На этом фоне всякое гиперболическое проявление русского становилось шокирующим, как храм Воскресения Парланда[61]. Ясно, что ропетовские петушки[62] не имели права возникать в Петербурге, — они были бы игрушечны и глубоко провинциальны… Но я уже тогда инстинктивно брыкался против засилия неясных мне форм, учуяв бутафорию в расписных коньках и петушках, и здесь, в массивах чуждой архитектуры, мне дышалось не свободно.
Вторым проводником к уразумению классических на русской почве форм явилась для меня школа Штиглица[63], введшая меня на греческий Олимп.
Не испытавшие на себе этого введения юноши не поймут сущности того, когда не искушенного в культурах молодого человека впихнут в синклит богов и героев Эллады на предмет изучения их конструкций и выражений.
Вначале тот же Зевс — просто-напросто гипсовый слепок, прямоносый и толстогубый старик, мало говорящий о чем бы то ни было. Выделываешь его белизну, расчерчиваешь его кудри, но по мере беседы с ним он начинает вскрывать перед тобой и свои божеские, громовержецкие наклонности, с шепотка до густого баса развертывается его голос о едином законе, о едином смысле эллинской мудрости: все неясно, все хаос, все непрямолинейно, только там — все ясно, просто и безбоязненно… Вначале огрызнешься на доводы бога — пресно, мол, это… «Как, — гаркнет Зевс, — у нас пресно, ну, смотри же!» И напустит на тебя толпище своих прямых и косвенных помощников: Аполлона, Антиноя, Геру, Геркулеса Фарнезского, Венеру Милосскую и Медицейскую, отвечающих на все запросы красоты, органической прочности, детоснабжения и гражданского мужества. Растормошат вас эти зовы, а Лаокоон своим ревом приглушит окончательно все реальные шумы окружающей жизни… Их бездумные, без зрачков глаза становятся смотрящими, затрепещут их мускулы, и запрекраснятся чресла Венер.

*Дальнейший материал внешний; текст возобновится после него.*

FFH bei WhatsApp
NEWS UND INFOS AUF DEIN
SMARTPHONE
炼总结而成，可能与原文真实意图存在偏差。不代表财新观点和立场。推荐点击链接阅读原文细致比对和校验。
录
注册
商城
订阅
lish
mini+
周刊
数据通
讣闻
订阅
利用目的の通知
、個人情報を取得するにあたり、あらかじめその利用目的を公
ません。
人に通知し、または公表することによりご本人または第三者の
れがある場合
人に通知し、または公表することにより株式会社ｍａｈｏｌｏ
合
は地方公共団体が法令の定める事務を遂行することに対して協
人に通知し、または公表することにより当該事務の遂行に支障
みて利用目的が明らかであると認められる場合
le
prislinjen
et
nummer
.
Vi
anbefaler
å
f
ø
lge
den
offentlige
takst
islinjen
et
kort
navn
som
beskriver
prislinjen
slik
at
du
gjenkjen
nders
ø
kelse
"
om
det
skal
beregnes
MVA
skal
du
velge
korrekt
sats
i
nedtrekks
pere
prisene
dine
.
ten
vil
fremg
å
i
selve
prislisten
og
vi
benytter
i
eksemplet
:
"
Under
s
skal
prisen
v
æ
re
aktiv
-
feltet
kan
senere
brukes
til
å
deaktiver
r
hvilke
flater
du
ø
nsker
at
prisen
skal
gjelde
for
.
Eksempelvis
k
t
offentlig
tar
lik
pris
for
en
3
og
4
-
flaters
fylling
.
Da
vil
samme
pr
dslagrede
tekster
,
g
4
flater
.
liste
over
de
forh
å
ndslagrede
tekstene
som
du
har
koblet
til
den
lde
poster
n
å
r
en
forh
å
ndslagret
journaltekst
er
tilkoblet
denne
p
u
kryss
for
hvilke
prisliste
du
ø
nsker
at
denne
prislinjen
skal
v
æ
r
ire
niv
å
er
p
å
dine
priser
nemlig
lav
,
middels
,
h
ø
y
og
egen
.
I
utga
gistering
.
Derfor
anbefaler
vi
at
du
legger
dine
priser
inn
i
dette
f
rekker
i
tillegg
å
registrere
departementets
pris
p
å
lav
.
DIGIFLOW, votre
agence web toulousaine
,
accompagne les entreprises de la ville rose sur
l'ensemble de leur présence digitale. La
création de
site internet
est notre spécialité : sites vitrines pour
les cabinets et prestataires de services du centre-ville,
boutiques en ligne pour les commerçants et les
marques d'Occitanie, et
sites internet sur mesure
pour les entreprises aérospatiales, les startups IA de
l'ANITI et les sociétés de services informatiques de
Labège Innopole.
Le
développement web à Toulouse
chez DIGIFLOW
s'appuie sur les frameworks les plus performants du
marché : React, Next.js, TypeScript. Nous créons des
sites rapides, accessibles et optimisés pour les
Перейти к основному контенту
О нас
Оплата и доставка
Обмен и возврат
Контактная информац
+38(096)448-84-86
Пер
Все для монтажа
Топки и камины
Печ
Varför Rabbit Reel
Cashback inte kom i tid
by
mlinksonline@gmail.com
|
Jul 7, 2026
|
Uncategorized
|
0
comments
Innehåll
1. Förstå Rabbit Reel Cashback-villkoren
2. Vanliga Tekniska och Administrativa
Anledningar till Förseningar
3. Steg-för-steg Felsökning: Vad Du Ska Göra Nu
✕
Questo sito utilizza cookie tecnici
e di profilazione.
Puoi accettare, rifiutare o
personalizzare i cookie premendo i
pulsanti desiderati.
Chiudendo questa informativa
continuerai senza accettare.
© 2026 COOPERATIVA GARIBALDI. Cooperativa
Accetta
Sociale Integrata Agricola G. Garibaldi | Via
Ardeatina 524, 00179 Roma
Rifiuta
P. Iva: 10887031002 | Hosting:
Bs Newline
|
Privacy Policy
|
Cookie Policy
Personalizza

Молиться этим богам начинаешь не сразу: поставишь, словно невзначай, украдкой Зевсу свечку, потом с еще большей украдкой приложишься к Милосской, возблагодаришь за стройность Аполлона Бельведерского, а потом, когда увидишь, что и товарищи не стесняются в излиянии чувств, — закажешь молебен всему Олимпу греческому…
58
Бытовавшее в конце XIX — начале XX в. название (по имени купца Е. В. Васильева — владельца домов) трущобного квартала в 17-й и 18-й линиях Васильевского острова.
59
Опера П. И. Чайковского, впервые поставлена на сцене Мариинского театра в Петербурге 7 декабря 1890 г.
61
Храм Воскресения «на крови» на Екатерининском канале, построенный в псевдорусском стиле архитектором А. А. Парландом на месте, где 1 марта 1881 г. взрывом бомбы был смертельно ранен Александр II.
62
Автор имеет в виду украшение фасадов зданий сплошным ковром резных орнаментов в «русском стиле», насаждавшееся популярным в 1870–1880-х гг. архитектором И. П. Ропетом (И. Н. Петровым).
63
Центральное училище технического рисования барона А. Л. Штиглица, открытое в Петербурге в 1879 г., ныне — Спб. государственная художественно-промышленная академия.